The importance of social media–to distinguish it from the traditional media channels–is that it is able to bypass the institutional barriers inherent in the old forms of dissemination. Now, everyone is a reporter. The paper you work for is your blog or your twitter feed. Now your news isn’t just what the New York Times or CBC decided to cover–for we have the likes of facebook and reddit.

We can’t ignore that the websites and technologies we now know and love are the properties of massive corporations whose interests lie in private profit and not social change; we understand that the 1% own, control, and use it for their own means.

The illusion of social media is that it is built up and sustained by its community, while its financial backers simply maintain the servers; it is our job to do the work; we collectively take the role of entertaining and informing ourselves. However, ultimately the control rests with the businesses that own social media. They can shut down individual accounts or postings, and they could shut down their whole service, if the interests of the 1% were in immediate danger. That’s exactly what happened in the early days of the Egyptian revolution, when the telecommunications companies shut down the service, yet the so-called “twitter revolution” continued through outreach in neighbourhoods, mosques and workplaces.

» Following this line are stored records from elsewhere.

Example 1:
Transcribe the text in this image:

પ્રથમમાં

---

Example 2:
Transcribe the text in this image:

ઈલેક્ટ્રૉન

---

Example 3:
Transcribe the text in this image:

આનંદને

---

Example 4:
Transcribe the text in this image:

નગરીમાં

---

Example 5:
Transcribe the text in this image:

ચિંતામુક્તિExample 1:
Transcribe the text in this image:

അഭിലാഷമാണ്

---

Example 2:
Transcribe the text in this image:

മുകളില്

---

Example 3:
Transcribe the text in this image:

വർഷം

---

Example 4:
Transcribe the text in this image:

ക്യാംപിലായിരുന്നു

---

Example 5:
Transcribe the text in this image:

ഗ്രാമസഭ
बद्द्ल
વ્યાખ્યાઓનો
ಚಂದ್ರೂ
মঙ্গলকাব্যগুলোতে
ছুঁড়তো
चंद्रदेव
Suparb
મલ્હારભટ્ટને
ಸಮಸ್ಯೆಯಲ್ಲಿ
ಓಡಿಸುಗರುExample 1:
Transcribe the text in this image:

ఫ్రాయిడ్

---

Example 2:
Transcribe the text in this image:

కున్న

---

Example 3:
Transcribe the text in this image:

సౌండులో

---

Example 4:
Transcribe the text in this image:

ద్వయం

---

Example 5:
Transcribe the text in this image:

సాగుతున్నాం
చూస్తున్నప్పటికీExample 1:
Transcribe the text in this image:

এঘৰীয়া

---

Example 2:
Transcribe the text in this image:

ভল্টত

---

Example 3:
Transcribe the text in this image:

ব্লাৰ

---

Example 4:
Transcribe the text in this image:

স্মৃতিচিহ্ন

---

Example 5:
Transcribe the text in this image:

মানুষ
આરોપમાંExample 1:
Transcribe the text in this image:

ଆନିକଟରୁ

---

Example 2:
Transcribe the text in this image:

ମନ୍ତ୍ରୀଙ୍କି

The institution of social media, then, is both a stroke of financial genius and an experiment in anarchism, insofar as we are allowed such an expression under our benevolent (capitalist) dictators.

Social media added more democracy to the movement. With multiple easy ways of getting involved, and with a movement that used the technology available to them at its fullest, we were able to receive praise and criticism from anyone and everyone. You could find out about the movement without ever going to the park, but the tens of thousands who joined Occupy in parks and streets across North America were the ones who changed history. The internet made Occupy accessible to all.

As a supplement to, not a substitute for, old tactics, social media plays an important role. It has the ability to reach those who had neither the time nor desire to participate in the existing political infrastructure thus far. It provides another effective way to organize and mobilize for our actions, and it provides a truly alternative media—one that is organically created by the masses and gives us a more complete picture of what’s going on beyond our doorsteps.